From categories to benchmarks
Once we have categorized our eval cases, we curate them into benchmarks. Our goal here isn’t a single benchmark or a single number. Rather, we have different benchmarks for the different types of decisions we face while building Copilot in Excel.
Some of our benchmarks provide broad coverage with an emphasis on comparability. Others target Excel-specific behaviors and customer workflows for specific feature areas or customer segments. Here is a subset of the benchmarks we use internally:
Public benchmarks
One public benchmark used by many spreadsheet products is SpreadsheetBench, a benchmark of spreadsheet tasks that provides broad coverage of common operations. Internally, we’ve further curated and validated subsets of this benchmark to adjust ambiguous queries, improve grader correctness, and improve signal to make results more easily applicable. However, we believe our internal benchmarks better reflect the type of work and expectations of Excel customers.
Private benchmarks
In addition to public benchmarks we maintain several internal benchmarks within the Excel team. Some examples include:
- RegressionBench helps us detect whether a change has broken something that used to work.
- CustomerBench focuses on matching production customer distributions across task complexity, domains, workbook shapes, and other dimensions. This provides an signal that mirrors customer usage.
- OfficeJSBench measures whether the operations Copilot generates to act on the workbook execute reliably and produce the intended result.
- FinanceBench is one of our deep and challenging vertical benchmarks focused on finance workflows and uses finance-specific rubrics for correctness, structure, and auditability. We developed FinanceBench with input and review from partners like Financial Modeling Institute (FMI), Microsoft Finance, and other finance professionals and customers.
The collection of these benchmarks provides both broad and granular measurements on quality. They allow us to measure where the agent is strong, where it can improve, and whether a change has the intended impact on the customer experience.
How eval results make Copilot in Excel better
Evals are not just a reporting mechanism – they are deeply integrated into how we build the AI experience in Excel.
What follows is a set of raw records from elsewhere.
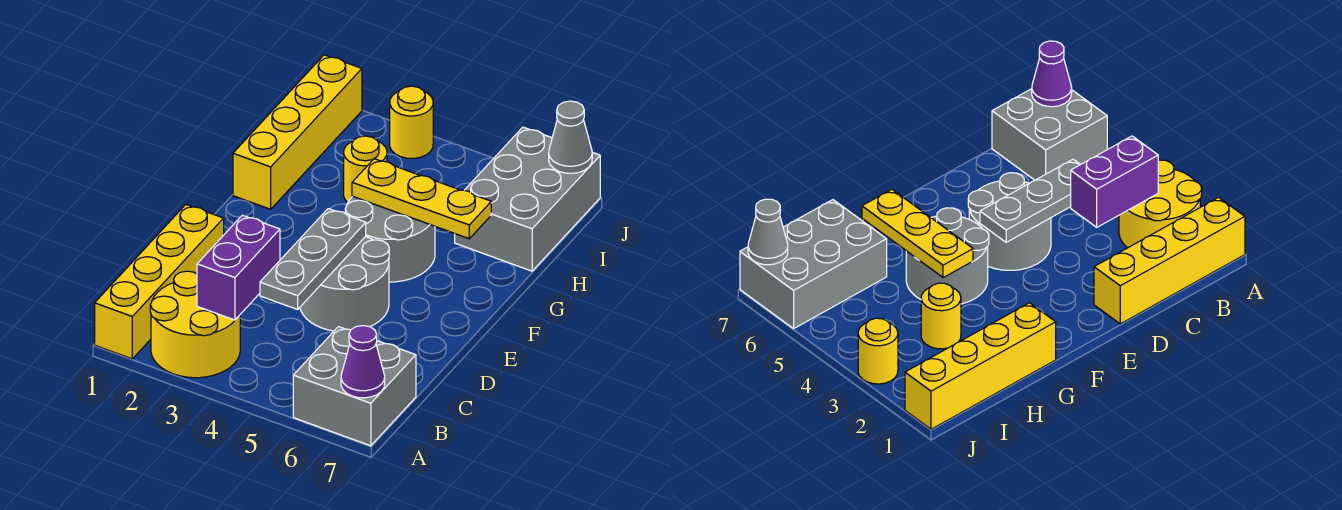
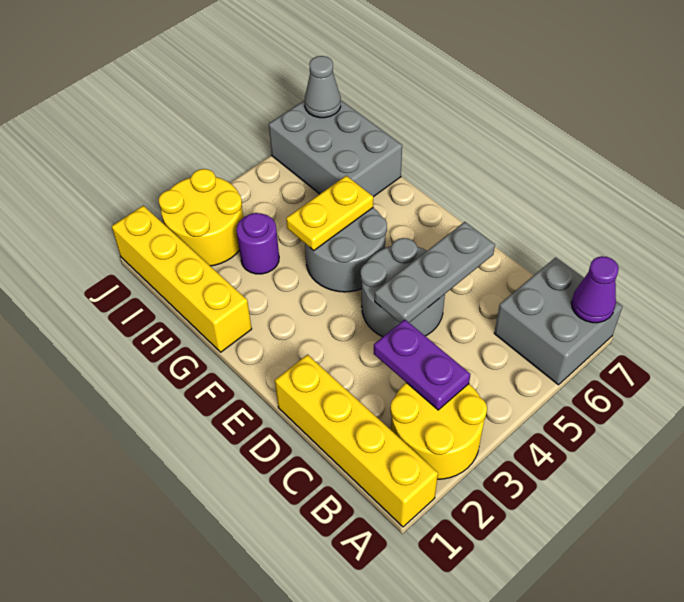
purple 1x2 brick [197,215,280,320] -> purple 1x2 plate [374,320,470,410]
grey 1x3 plate [260,209,366,309] -> grey 1x3 plate turned to [375,222,495,323]
yellow 1x3 plate [352,159,491,239] -> yellow 1x2 plate [286,176,373,251]
yellow 1x1 round brick [344,136,387,202] -> purple 1x1 round brick [237,213,279,274]
yellow 1x1 round brick [390,86,433,159] -> yellow 2x2 round brick [159,169,243,266]

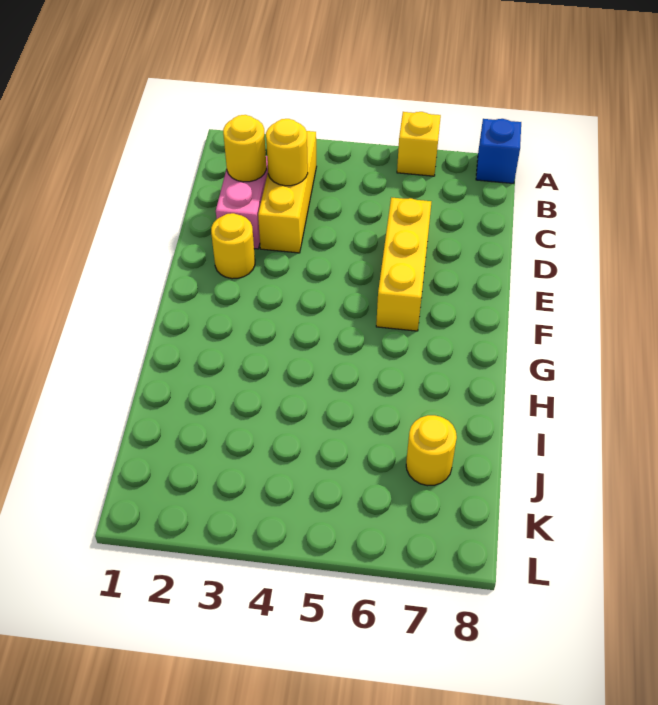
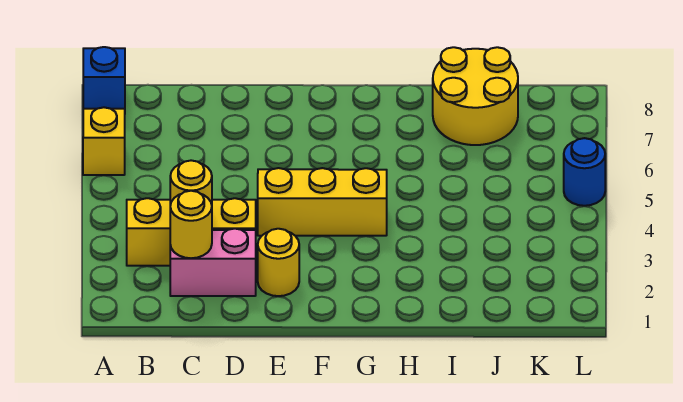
yellow 1x3 brick [376,197,431,331] -> yellow 1x3 brick moved to [258,168,387,236]
yellow 1x1 round brick [406,415,457,486] -> yellow 2x2 round brick [433,47,518,145]
none -> blue 1x1 round brick [564,138,605,206]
Eval benchmarks help:
- Gate releases: Benchmark runs are part of how we decide whether a feature is ready to advance from our validation environments to customer availability. If evals detect issues or the improvement doesn’t show intend impact, the change does not move forward.
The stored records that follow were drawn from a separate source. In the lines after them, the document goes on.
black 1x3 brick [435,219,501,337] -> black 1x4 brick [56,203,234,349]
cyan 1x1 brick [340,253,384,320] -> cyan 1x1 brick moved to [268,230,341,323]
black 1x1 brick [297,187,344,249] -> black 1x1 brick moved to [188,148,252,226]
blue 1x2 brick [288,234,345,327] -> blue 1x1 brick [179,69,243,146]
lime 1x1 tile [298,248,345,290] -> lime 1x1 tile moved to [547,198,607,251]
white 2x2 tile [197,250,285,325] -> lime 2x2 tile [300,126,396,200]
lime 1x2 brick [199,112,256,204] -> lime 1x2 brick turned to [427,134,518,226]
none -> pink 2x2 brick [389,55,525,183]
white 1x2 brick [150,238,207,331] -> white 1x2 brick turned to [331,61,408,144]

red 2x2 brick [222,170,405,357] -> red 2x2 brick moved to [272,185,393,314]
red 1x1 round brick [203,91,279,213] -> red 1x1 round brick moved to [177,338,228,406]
- Improve based on customer signals: When a customer conversation or signal reveals opportunity for improvement, we classify it and then create representative eval cases for it. We can then fix it and measure improvement in subsequent eval runs.
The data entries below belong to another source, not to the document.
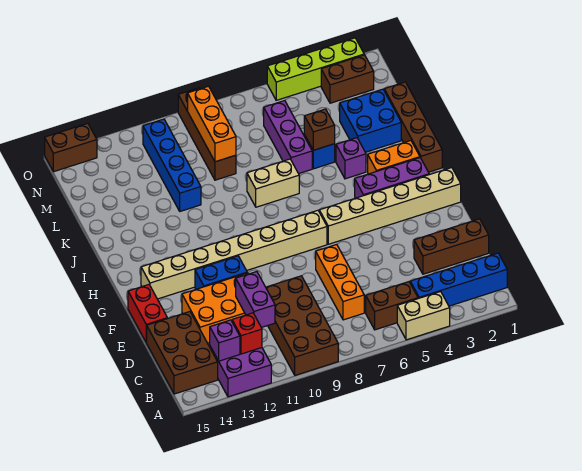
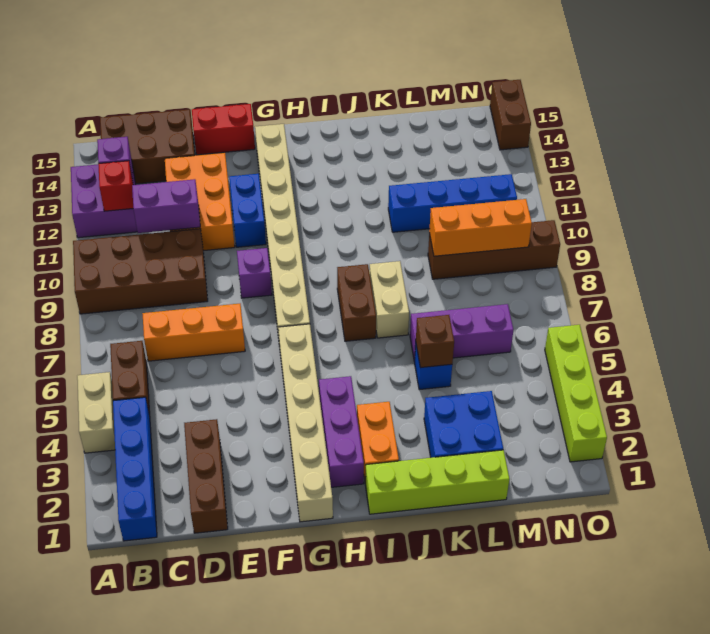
brown 1x4 brick [384,82,442,172] -> lime 1x4 brick [365,450,509,514]
purple 1x1 brick [336,138,366,179] -> purple 1x1 brick moved to [237,248,272,298]
brown 1x2 brick [321,55,374,103] -> brown 1x2 brick moved to [337,264,376,341]

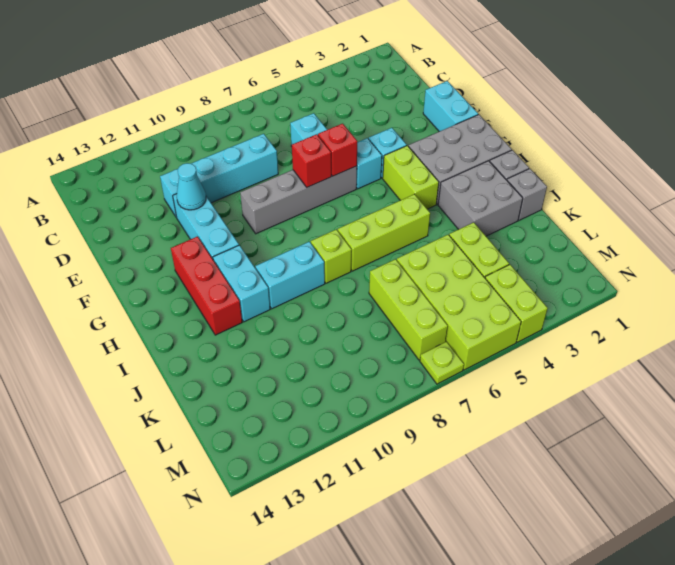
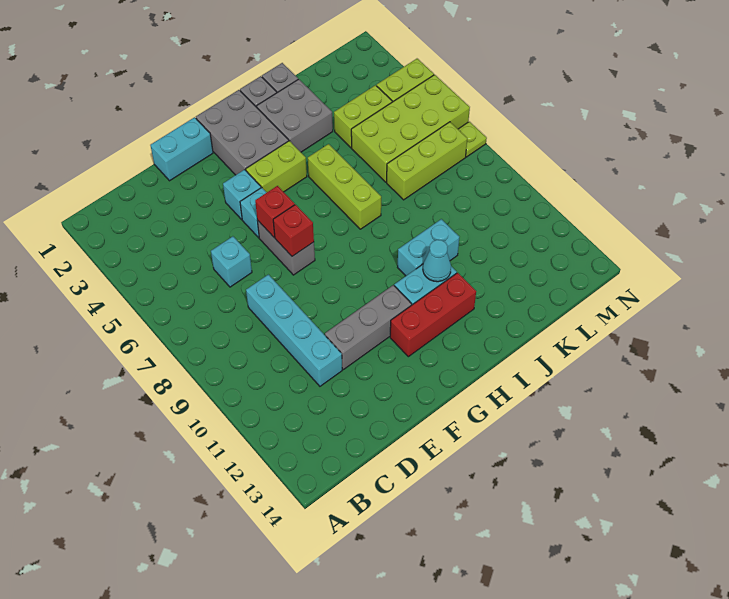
cyan 1x3 brick [173,194,239,259] -> grey 1x3 brick [325,285,412,370]
cyan 1x1 cone [177,163,206,210] -> cyan 1x1 cone moved to [423,240,451,282]
grey 1x4 brick [240,166,357,234] -> grey 1x2 brick [257,220,315,275]
lime 1x1 brick [311,229,352,283] -> none
cyan 1x2 brick [256,242,325,309] -> cyan 1x2 brick turned to [398,219,459,276]

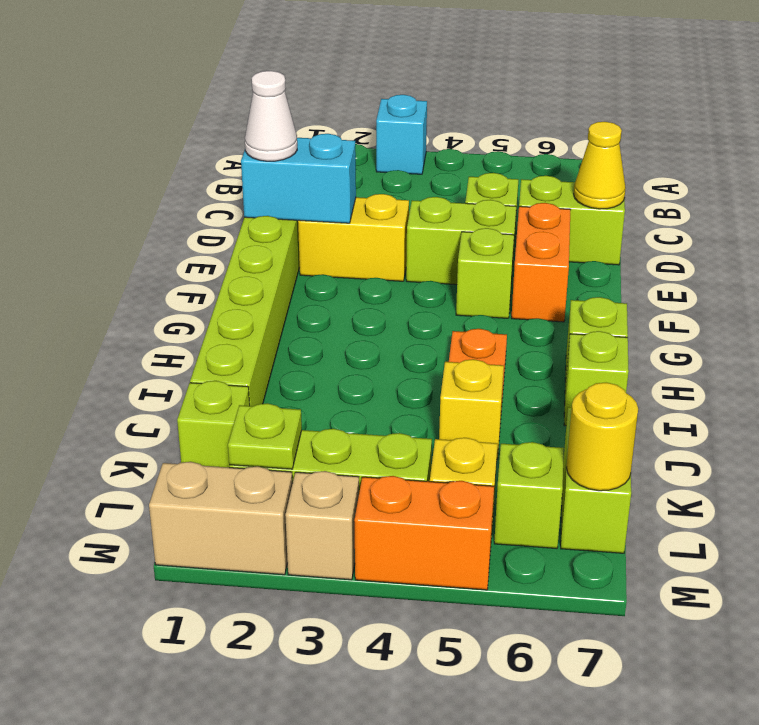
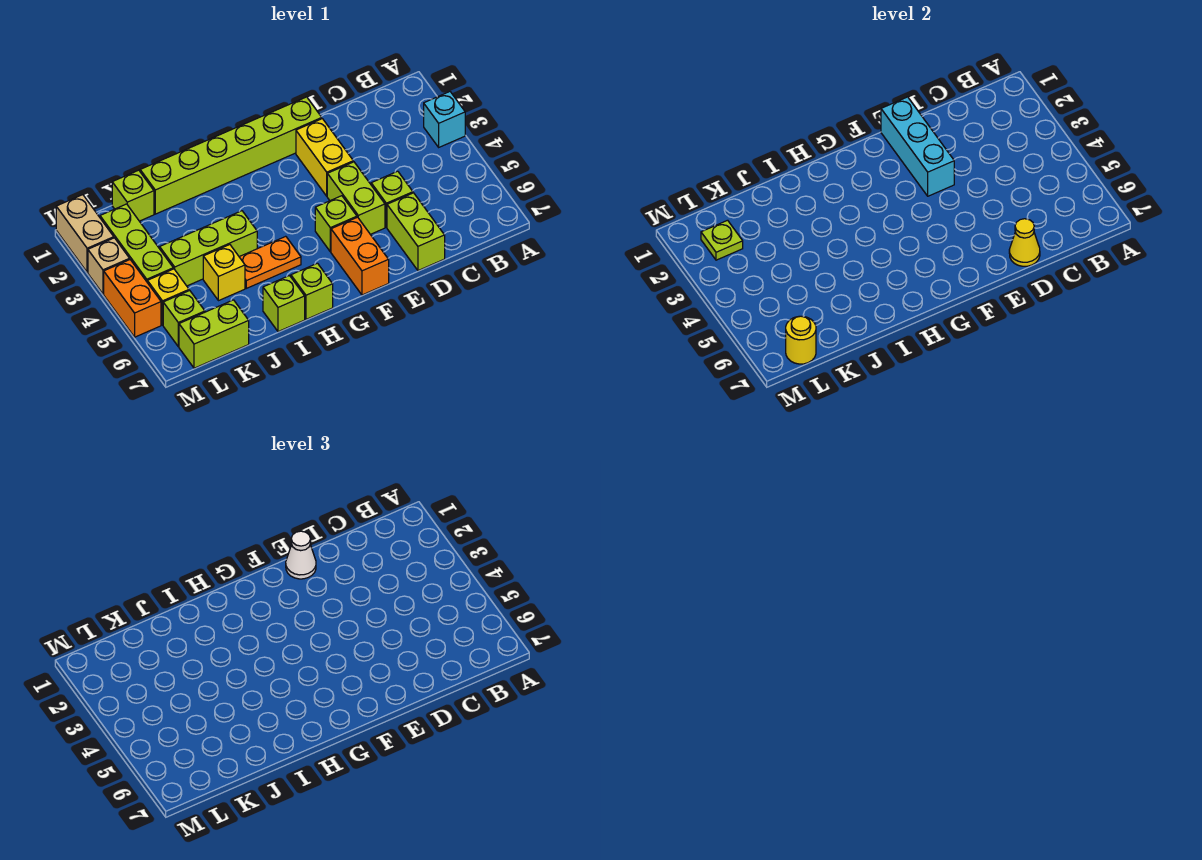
cyan 1x2 brick [241,134,356,223] -> cyan 1x3 brick [881,97,954,196]
orange 1x2 brick [512,203,570,322] -> orange 1x2 brick turned to [331,217,389,295]
none -> lime 1x3 brick [160,211,257,286]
- Model training: We use rubrics and graders from evals to provide signal to tune models for spreadsheet work.
- Inform the right model for the job: Comparable benchmark results help us route tasks to models that balance quality, latency, and capability, to provide the best experience to customers.
Over time, this creates a virtuous cycle: feedback and usage identify opportunities, evals quantify them, fixes and training address them, benchmarks confirm the win, and the next release starts from a higher bar.
Why the hero scenario matters
Coming back to the valuation prompt, the reason it matters is that it represents the kind of work people increasingly want Copilot in Excel to help with. They do not just want help inserting a chart or writing one formula. They want help completing meaningful work: understanding a model, finding an issue, improving the analysis, and making the result easier to trust.
We can only deliver that L4 experience if the underlying layers are strong. Formula edits have to be correct, feature usage has to be reliable, multi-step plans have to stay coherent, and the final workbook has to be clear, complete, and auditable. That is why our eval system measures both the broad set of things people do in Excel and the deep workflows that matter most in demanding domains like finance.